[Collection entries]
= = =
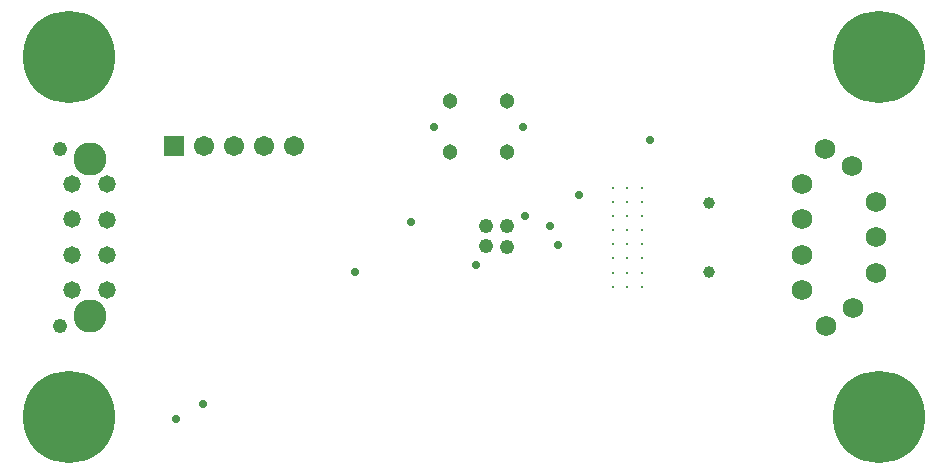
<source format=gbs>
G04*
G04 #@! TF.GenerationSoftware,Altium Limited,CircuitStudio,1.5.2 (30)*
G04*
G04 Layer_Color=8150272*
%FSLAX25Y25*%
%MOIN*%
G70*
G01*
G75*
%ADD72C,0.02847*%
%ADD73C,0.05131*%
%ADD74C,0.06800*%
%ADD75C,0.00800*%
%ADD76C,0.06706*%
%ADD77R,0.06706X0.06706*%
%ADD78C,0.05800*%
%ADD79C,0.04816*%
%ADD80C,0.11036*%
%ADD81C,0.30800*%
%ADD82C,0.02769*%
%ADD83C,0.04800*%
%ADD84C,0.03950*%
D72*
X355864Y509900D02*
D03*
X326336D02*
D03*
D73*
X350549Y501435D02*
D03*
Y518365D02*
D03*
X331651Y501435D02*
D03*
Y518365D02*
D03*
D74*
X473500Y461289D02*
D03*
Y473100D02*
D03*
Y484911D02*
D03*
X465783Y449478D02*
D03*
X465469Y496722D02*
D03*
X449000Y490817D02*
D03*
Y479006D02*
D03*
Y467195D02*
D03*
X456716Y502628D02*
D03*
X457031Y443573D02*
D03*
X449000Y455383D02*
D03*
D75*
X385976Y456565D02*
D03*
X390700D02*
D03*
X395424D02*
D03*
X385976Y461289D02*
D03*
X390700D02*
D03*
X395424D02*
D03*
X385976Y466013D02*
D03*
X390700D02*
D03*
X395424D02*
D03*
X385976Y489636D02*
D03*
X390700D02*
D03*
X395424D02*
D03*
X385976Y484911D02*
D03*
X390700D02*
D03*
X395424D02*
D03*
X385976Y480187D02*
D03*
X390700D02*
D03*
X395424D02*
D03*
X385976Y475462D02*
D03*
X390700D02*
D03*
X395424D02*
D03*
X385976Y470738D02*
D03*
X390700D02*
D03*
X395424D02*
D03*
D76*
X279538Y503500D02*
D03*
X269538D02*
D03*
X259538D02*
D03*
X249538D02*
D03*
D77*
X239538D02*
D03*
D78*
X205600Y467190D02*
D03*
Y490830D02*
D03*
Y479010D02*
D03*
Y455370D02*
D03*
X217400Y490830D02*
D03*
Y478992D02*
D03*
Y467181D02*
D03*
Y455370D02*
D03*
D79*
X201731Y443573D02*
D03*
X201732Y502628D02*
D03*
D80*
X211500Y499281D02*
D03*
Y446919D02*
D03*
D81*
X474500Y533000D02*
D03*
Y413000D02*
D03*
X204500D02*
D03*
Y533000D02*
D03*
D82*
X240400Y412500D02*
D03*
X249200Y417500D02*
D03*
X365000Y476846D02*
D03*
X356500Y480236D02*
D03*
X367500Y470500D02*
D03*
X374500Y487175D02*
D03*
X318500Y478032D02*
D03*
X300047Y461456D02*
D03*
X340110Y463907D02*
D03*
X398100Y505346D02*
D03*
D83*
X350500Y476846D02*
D03*
X343500D02*
D03*
X350500Y469846D02*
D03*
X343500Y470000D02*
D03*
D84*
X418000Y484616D02*
D03*
Y461584D02*
D03*
M02*

</source>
= = =
_YOUR GOAL_: Reproduce each record from above exactly; pictures do not belong in the copy.

_SOLUTION FOR THIS PROBLEM_:
<source format=gbs>
G04*
G04 #@! TF.GenerationSoftware,Altium Limited,CircuitStudio,1.5.2 (30)*
G04*
G04 Layer_Color=8150272*
%FSLAX25Y25*%
%MOIN*%
G70*
G01*
G75*
%ADD72C,0.02847*%
%ADD73C,0.05131*%
%ADD74C,0.06800*%
%ADD75C,0.00800*%
%ADD76C,0.06706*%
%ADD77R,0.06706X0.06706*%
%ADD78C,0.05800*%
%ADD79C,0.04816*%
%ADD80C,0.11036*%
%ADD81C,0.30800*%
%ADD82C,0.02769*%
%ADD83C,0.04800*%
%ADD84C,0.03950*%
D72*
X355864Y509900D02*
D03*
X326336D02*
D03*
D73*
X350549Y501435D02*
D03*
Y518365D02*
D03*
X331651Y501435D02*
D03*
Y518365D02*
D03*
D74*
X473500Y461289D02*
D03*
Y473100D02*
D03*
Y484911D02*
D03*
X465783Y449478D02*
D03*
X465469Y496722D02*
D03*
X449000Y490817D02*
D03*
Y479006D02*
D03*
Y467195D02*
D03*
X456716Y502628D02*
D03*
X457031Y443573D02*
D03*
X449000Y455383D02*
D03*
D75*
X385976Y456565D02*
D03*
X390700D02*
D03*
X395424D02*
D03*
X385976Y461289D02*
D03*
X390700D02*
D03*
X395424D02*
D03*
X385976Y466013D02*
D03*
X390700D02*
D03*
X395424D02*
D03*
X385976Y489636D02*
D03*
X390700D02*
D03*
X395424D02*
D03*
X385976Y484911D02*
D03*
X390700D02*
D03*
X395424D02*
D03*
X385976Y480187D02*
D03*
X390700D02*
D03*
X395424D02*
D03*
X385976Y475462D02*
D03*
X390700D02*
D03*
X395424D02*
D03*
X385976Y470738D02*
D03*
X390700D02*
D03*
X395424D02*
D03*
D76*
X279538Y503500D02*
D03*
X269538D02*
D03*
X259538D02*
D03*
X249538D02*
D03*
D77*
X239538D02*
D03*
D78*
X205600Y467190D02*
D03*
Y490830D02*
D03*
Y479010D02*
D03*
Y455370D02*
D03*
X217400Y490830D02*
D03*
Y478992D02*
D03*
Y467181D02*
D03*
Y455370D02*
D03*
D79*
X201731Y443573D02*
D03*
X201732Y502628D02*
D03*
D80*
X211500Y499281D02*
D03*
Y446919D02*
D03*
D81*
X474500Y533000D02*
D03*
Y413000D02*
D03*
X204500D02*
D03*
Y533000D02*
D03*
D82*
X240400Y412500D02*
D03*
X249200Y417500D02*
D03*
X365000Y476846D02*
D03*
X356500Y480236D02*
D03*
X367500Y470500D02*
D03*
X374500Y487175D02*
D03*
X318500Y478032D02*
D03*
X300047Y461456D02*
D03*
X340110Y463907D02*
D03*
X398100Y505346D02*
D03*
D83*
X350500Y476846D02*
D03*
X343500D02*
D03*
X350500Y469846D02*
D03*
X343500Y470000D02*
D03*
D84*
X418000Y484616D02*
D03*
Y461584D02*
D03*
M02*

</source>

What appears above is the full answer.